DIRECTIVE 1:
Answer these questions about the court opinion excerpt below, marking each answer (a), (b) or (c):
(a) Which case held that the trial court was correct in sustaining an objection to testimony about whether the defendant's father had the witness' father arrested?
(b) What was the purpose of the cross-examination in the instant case?
(c) In which parish was the plea of guilty to manslaughter entered, according to Bill of Exceptions No. Two?

In the case of State v. Graziani, 168 La. 297, 121 So. 872, 874, this Court stated:

* * * witness may always be cross-examined touching his interest, *333or want of interest, in the case on trial; that is a matter affecting his credibility, and a proper matter for the consideration of the jury in passing thereon.”

In State v. Leahy, 175 La. 659, 144 So. 138, 140, we further said:

“This court has held repeatedly that: ‘It is always competent in a criminal case to show the feeling entertained by a witness towards the person against zvhom he is called upon to testify.' State v. Cullens, 168 La. 976, 123 So. 645, 647; State v. Graziani, 168 La. 297, 121 So. 872; State v. Wilson, 163 La. 29, 111 So. 484.”

The purpose of the cross-examination in the instant case was to show a dispute with a third person, not with the accused.

In the case of State v. Cullens, 168 La. 976, 123 So. 645, 647, this Court held that the trial court was correct in sustaining an objection to testimony on cross-examination as to whether the defendant’s father had the witness’ father arrested on a charge of highway robbery. The question was propounded for the alleged purpose of showing bias or prejudice on the part of the witness against the defendant. We stated:

“If defendant’s theory be accepted, nevertheless it does not establish an actual or direct bias or prejudice on the part of the witness against him, but only a circumstance from which bias or prejudice might exist or be inferred. The circumstance, itself, is • too remote. The fact that defendant’s ' father caused the arrest of the witness’ father on a criminal charge unconnected with the offense for which defendant, himself, is being prosecuted, may be a reason for the existence of an unfriendly feeling on the part of the witness against defendant’s father, but it by no means follows that it has also produced in his mind a feeling of hostility towards the defendant. If testimony of this character can be introduced to discredit a witness, the question then recurs: Where is the limit to the introduction of testimony on collateral facts for that purpose? If a quarrel or ill feeling between the parent of a witness and a parent of an accused can be relied on to discredit the testimony of the witness, family quarrels, disputes, and hostilities ad infinitum can be inquired into for the purpose of disqualifying a member of one of the families from giving impartial testimony against a member of the other family. This would result in no end of collateral issues in a criminal prosecution, and it would have a far reaching effect in impairing public confidence in the accuracy and impartiality of human testimony.”

We believe that the above reasoning applies to the present prosecution and that this Bill of Exceptions No. One is not well founded.

*335Bill of Exceptions No. Two was reserved to the trial court’s permitting the district attorney to cross-examine the defendant as to 'facts and circumstances surrounding a plea of guilty in the Parish of Pointe Coupee to the charge of manslaughter some twenty-five years prior to the commission of the crime in the instant case.

Stored records:
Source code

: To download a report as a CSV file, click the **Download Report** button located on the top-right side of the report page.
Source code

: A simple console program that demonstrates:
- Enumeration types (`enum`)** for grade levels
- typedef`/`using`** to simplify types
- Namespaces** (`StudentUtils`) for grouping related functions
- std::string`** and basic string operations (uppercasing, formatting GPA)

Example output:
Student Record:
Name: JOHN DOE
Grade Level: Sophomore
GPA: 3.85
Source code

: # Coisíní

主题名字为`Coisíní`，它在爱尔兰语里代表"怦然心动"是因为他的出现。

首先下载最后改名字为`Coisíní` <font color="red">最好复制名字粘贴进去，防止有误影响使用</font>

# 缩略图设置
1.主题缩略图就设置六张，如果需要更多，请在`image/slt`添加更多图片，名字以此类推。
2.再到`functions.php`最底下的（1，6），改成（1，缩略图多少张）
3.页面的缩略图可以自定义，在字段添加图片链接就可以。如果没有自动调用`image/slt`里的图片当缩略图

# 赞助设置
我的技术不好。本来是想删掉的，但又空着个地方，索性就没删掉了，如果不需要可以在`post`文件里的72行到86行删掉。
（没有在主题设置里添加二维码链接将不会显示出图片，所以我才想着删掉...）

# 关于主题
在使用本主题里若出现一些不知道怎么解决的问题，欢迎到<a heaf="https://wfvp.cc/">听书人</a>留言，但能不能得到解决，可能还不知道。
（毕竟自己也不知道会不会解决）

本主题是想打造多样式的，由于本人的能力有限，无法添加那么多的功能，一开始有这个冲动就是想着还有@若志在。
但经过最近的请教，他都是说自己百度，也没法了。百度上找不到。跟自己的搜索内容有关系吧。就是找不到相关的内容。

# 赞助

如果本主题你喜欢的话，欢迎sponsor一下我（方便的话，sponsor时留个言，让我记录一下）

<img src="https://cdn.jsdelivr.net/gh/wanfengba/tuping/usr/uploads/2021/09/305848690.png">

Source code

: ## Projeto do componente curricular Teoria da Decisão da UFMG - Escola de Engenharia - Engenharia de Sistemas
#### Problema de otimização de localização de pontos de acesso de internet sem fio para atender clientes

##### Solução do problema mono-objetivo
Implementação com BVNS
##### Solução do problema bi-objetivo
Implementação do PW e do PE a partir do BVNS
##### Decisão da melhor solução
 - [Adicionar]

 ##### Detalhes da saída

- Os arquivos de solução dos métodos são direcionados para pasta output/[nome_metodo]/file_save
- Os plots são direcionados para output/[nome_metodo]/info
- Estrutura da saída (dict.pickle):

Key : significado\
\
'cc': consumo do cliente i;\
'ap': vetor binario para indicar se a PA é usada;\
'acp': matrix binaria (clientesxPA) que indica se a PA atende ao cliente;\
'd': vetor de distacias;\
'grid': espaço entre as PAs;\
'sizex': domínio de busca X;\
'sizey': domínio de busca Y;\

DIRECTIVE 2: Express the lines of the stored records, from the line containing "the report page." through the line containing "3.页面的缩略图可以自定义，", inclusive, as a JSON list of strings, one string per line and with blank lines left out.

RESPONSE AREA 1:
(a) State v. Cullens, 168 La. 976, 123 So. 645, 647.
(b) To show a dispute with a third person, not with the accused.
(c) The Parish of Pointe Coupee.

RESPONSE AREA 2:
[
  ": To download a report as a CSV file, click the **Download Report** button located on the top-right side of the report page.",
  "Source code",
  ": A simple console program that demonstrates:",
  "- Enumeration types (`enum`)** for grade levels",
  "- typedef`/`using`** to simplify types",
  "- Namespaces** (`StudentUtils`) for grouping related functions",
  "- std::string`** and basic string operations (uppercasing, formatting GPA)",
  "Example output:",
  "Student Record:",
  "Name: JOHN DOE",
  "Grade Level: Sophomore",
  "GPA: 3.85",
  "Source code",
  ": # Coisíní",
  "主题名字为`Coisíní`，它在爱尔兰语里代表\"怦然心动\"是因为他的出现。",
  "首先下载最后改名字为`Coisíní` <font color=\"red\">最好复制名字粘贴进去，防止有误影响使用</font>",
  "# 缩略图设置",
  "1.主题缩略图就设置六张，如果需要更多，请在`image/slt`添加更多图片，名字以此类推。",
  "2.再到`functions.php`最底下的（1，6），改成（1，缩略图多少张）",
  "3.页面的缩略图可以自定义，在字段添加图片链接就可以。如果没有自动调用`image/slt`里的图片当缩略图"
]